Dinosaur Gardens
Every family’s story is the same in departure. We visited every summer, a pilgrimage to primordial creatures fashioned from lumber, concrete, and obsession. Dinosaur teeth were stained the color of ketchup. Jesus cupped a globe of the world aloft near the bookstore at the entrance. Why did we stick our heads in the mouths of extinct animals for photos? The buzz of mosquitoes drove us past reptiles holding court in tiny clearings, to cavemen and cavewomen locked in combat. Everything seemingly co-existed in this place. Even when wrapped in a giant python. We could sense the looming extinction of our family. The tour ended at a brontosaurus with stairs leading up into the belly. I was the only one who talked to everyone. There was an altar for the Greatest Heart, an oil painting of Jesus. Was it a testimony to his belief or to my belief in fantastical things? Until my mother died. Over the years, I would tell my children tales of brontosaurus that never actually existed. Jesus became smaller as I grew bigger. There is a story that remains untold.
The Wave Whisperer
She started by studying the ripples in her martini, measuring the displacement of olives and cucumber slices. She became proficient in the spatters of vinaigrette on spinach leaves and the drizzle of oil on pasta shells. The rain and wind are like huevos divorciadas on the plate, the quivering of solid land, the verge of future snowflakes learning to dance.
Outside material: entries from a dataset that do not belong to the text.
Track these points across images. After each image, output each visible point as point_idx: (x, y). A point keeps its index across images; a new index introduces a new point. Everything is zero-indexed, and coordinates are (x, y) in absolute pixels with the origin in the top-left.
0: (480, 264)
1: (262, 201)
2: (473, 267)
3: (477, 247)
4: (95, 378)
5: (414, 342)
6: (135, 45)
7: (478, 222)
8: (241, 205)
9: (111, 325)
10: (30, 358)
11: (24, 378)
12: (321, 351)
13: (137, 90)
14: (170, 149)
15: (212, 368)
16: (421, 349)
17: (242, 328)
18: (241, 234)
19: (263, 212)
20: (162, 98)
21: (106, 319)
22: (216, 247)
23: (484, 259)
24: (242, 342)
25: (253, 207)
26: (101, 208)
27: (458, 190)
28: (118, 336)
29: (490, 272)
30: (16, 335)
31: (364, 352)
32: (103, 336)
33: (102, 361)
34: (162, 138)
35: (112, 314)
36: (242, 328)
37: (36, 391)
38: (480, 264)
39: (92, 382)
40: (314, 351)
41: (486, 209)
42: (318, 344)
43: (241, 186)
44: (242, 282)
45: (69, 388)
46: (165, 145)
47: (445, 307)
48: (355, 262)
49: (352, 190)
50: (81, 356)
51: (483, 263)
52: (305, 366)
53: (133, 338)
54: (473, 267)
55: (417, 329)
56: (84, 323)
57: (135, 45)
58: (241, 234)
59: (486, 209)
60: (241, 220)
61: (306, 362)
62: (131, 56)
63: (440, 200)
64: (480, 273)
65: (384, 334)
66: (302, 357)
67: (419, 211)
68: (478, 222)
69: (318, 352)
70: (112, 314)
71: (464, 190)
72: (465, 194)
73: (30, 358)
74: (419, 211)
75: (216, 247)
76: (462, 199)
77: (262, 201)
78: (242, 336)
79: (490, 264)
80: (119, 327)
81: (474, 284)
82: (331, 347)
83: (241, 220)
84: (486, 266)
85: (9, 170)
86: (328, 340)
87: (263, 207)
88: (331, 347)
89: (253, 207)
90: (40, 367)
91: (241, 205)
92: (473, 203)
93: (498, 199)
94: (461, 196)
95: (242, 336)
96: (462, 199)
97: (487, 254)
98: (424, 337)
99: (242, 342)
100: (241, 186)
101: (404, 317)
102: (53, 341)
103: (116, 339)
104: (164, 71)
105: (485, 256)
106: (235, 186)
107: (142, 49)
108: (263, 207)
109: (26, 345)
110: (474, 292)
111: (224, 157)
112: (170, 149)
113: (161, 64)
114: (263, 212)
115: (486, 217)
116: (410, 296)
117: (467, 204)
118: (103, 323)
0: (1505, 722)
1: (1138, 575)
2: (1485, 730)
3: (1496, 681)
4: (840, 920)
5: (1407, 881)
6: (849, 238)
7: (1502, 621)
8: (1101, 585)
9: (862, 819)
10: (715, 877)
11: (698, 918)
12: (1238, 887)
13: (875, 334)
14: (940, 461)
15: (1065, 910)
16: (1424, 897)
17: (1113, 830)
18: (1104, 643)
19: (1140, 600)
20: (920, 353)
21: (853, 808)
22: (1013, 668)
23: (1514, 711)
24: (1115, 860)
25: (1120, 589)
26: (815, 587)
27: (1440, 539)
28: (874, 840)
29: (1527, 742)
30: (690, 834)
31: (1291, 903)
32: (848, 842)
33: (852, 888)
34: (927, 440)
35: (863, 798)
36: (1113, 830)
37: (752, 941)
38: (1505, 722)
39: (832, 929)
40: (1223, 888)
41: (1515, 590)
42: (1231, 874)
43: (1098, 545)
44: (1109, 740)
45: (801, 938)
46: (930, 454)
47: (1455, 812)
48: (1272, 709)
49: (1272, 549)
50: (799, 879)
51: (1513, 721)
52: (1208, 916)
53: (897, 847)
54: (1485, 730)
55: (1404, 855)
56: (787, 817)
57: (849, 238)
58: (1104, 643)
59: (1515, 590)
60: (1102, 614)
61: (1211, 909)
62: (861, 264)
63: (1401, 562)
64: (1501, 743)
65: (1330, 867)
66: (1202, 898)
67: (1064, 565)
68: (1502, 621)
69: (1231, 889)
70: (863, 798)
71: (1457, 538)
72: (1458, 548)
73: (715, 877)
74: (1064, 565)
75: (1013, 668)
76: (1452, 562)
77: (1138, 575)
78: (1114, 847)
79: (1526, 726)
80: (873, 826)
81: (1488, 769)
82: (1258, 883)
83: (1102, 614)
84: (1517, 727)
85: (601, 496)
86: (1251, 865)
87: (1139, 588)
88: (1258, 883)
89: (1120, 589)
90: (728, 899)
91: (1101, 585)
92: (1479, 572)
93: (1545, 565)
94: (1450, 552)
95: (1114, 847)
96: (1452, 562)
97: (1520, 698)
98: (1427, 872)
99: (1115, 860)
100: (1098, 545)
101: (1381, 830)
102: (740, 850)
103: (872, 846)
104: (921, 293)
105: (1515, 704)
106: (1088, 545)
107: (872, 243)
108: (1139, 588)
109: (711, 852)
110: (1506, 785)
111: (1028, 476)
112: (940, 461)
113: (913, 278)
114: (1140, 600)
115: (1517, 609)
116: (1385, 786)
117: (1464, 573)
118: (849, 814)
The mouth is a laboratory for eddies of saliva, the mystery of drowning in another. The ocean can only be solved by not directly peering into the tide. Waves splash up in a language she professes to understand, the one she’d lost in a boat to explain metaphorical and categorical loss. The moisture swirling even in air or final breaths. The whispers of what it is to survive the sloshing within.